> Work to be completed
Pull out the lines of the data below, starting at the line that contains "pose: elev=66.3 azim=100.7" and running through the end of the data, both ends included, and reproduce them word for word.

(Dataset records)

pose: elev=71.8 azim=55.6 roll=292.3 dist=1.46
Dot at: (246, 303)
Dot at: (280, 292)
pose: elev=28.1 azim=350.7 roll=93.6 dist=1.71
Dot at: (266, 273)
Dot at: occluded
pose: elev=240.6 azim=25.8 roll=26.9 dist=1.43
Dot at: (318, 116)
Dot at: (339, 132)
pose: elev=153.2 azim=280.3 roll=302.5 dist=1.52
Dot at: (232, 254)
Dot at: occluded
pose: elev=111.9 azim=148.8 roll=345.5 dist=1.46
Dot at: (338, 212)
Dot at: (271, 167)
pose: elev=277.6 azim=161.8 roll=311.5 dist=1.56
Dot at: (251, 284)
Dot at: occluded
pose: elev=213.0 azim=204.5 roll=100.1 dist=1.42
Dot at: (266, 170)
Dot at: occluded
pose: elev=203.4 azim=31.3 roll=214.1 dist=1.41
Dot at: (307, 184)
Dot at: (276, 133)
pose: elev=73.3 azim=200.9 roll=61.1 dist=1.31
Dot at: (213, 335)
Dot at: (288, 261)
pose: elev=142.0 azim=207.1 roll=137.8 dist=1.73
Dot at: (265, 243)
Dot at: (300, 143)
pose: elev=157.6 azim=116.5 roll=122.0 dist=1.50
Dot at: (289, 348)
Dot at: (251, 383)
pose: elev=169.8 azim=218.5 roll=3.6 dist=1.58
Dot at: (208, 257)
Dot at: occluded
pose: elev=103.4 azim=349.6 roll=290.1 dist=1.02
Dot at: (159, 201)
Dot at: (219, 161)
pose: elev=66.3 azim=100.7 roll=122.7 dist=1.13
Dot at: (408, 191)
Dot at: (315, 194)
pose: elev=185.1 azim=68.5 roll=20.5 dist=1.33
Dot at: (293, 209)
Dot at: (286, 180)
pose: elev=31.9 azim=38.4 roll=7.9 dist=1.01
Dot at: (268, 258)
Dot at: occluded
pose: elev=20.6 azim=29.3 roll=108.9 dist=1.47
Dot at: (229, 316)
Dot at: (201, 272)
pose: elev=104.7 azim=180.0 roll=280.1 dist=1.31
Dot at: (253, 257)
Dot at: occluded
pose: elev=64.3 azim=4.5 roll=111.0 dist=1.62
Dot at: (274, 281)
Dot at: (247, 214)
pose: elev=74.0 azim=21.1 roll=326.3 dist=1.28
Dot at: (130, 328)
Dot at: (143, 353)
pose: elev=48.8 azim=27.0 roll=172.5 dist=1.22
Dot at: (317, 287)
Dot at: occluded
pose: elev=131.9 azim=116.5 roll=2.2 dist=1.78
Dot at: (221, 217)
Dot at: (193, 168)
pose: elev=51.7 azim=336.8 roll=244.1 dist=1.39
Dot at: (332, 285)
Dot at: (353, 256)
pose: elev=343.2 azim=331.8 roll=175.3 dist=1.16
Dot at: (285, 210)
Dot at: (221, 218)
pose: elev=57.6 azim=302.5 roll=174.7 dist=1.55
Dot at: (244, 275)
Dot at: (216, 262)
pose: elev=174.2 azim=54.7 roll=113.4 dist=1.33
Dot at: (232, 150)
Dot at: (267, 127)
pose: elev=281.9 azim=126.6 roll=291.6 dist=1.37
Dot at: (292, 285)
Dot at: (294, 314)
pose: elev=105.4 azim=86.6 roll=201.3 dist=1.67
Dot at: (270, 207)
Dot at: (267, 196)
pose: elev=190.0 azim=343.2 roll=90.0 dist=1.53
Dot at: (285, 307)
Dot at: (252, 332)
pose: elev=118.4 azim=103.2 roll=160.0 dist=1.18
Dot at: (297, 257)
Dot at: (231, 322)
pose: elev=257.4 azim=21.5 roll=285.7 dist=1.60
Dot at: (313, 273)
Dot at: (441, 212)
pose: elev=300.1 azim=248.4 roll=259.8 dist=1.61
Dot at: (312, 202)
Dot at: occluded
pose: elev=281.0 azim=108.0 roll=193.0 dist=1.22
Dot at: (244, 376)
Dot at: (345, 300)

> Expected answer
pose: elev=66.3 azim=100.7 roll=122.7 dist=1.13
Dot at: (408, 191)
Dot at: (315, 194)
pose: elev=185.1 azim=68.5 roll=20.5 dist=1.33
Dot at: (293, 209)
Dot at: (286, 180)
pose: elev=31.9 azim=38.4 roll=7.9 dist=1.01
Dot at: (268, 258)
Dot at: occluded
pose: elev=20.6 azim=29.3 roll=108.9 dist=1.47
Dot at: (229, 316)
Dot at: (201, 272)
pose: elev=104.7 azim=180.0 roll=280.1 dist=1.31
Dot at: (253, 257)
Dot at: occluded
pose: elev=64.3 azim=4.5 roll=111.0 dist=1.62
Dot at: (274, 281)
Dot at: (247, 214)
pose: elev=74.0 azim=21.1 roll=326.3 dist=1.28
Dot at: (130, 328)
Dot at: (143, 353)
pose: elev=48.8 azim=27.0 roll=172.5 dist=1.22
Dot at: (317, 287)
Dot at: occluded
pose: elev=131.9 azim=116.5 roll=2.2 dist=1.78
Dot at: (221, 217)
Dot at: (193, 168)
pose: elev=51.7 azim=336.8 roll=244.1 dist=1.39
Dot at: (332, 285)
Dot at: (353, 256)
pose: elev=343.2 azim=331.8 roll=175.3 dist=1.16
Dot at: (285, 210)
Dot at: (221, 218)
pose: elev=57.6 azim=302.5 roll=174.7 dist=1.55
Dot at: (244, 275)
Dot at: (216, 262)
pose: elev=174.2 azim=54.7 roll=113.4 dist=1.33
Dot at: (232, 150)
Dot at: (267, 127)
pose: elev=281.9 azim=126.6 roll=291.6 dist=1.37
Dot at: (292, 285)
Dot at: (294, 314)
pose: elev=105.4 azim=86.6 roll=201.3 dist=1.67
Dot at: (270, 207)
Dot at: (267, 196)
pose: elev=190.0 azim=343.2 roll=90.0 dist=1.53
Dot at: (285, 307)
Dot at: (252, 332)
pose: elev=118.4 azim=103.2 roll=160.0 dist=1.18
Dot at: (297, 257)
Dot at: (231, 322)
pose: elev=257.4 azim=21.5 roll=285.7 dist=1.60
Dot at: (313, 273)
Dot at: (441, 212)
pose: elev=300.1 azim=248.4 roll=259.8 dist=1.61
Dot at: (312, 202)
Dot at: occluded
pose: elev=281.0 azim=108.0 roll=193.0 dist=1.22
Dot at: (244, 376)
Dot at: (345, 300)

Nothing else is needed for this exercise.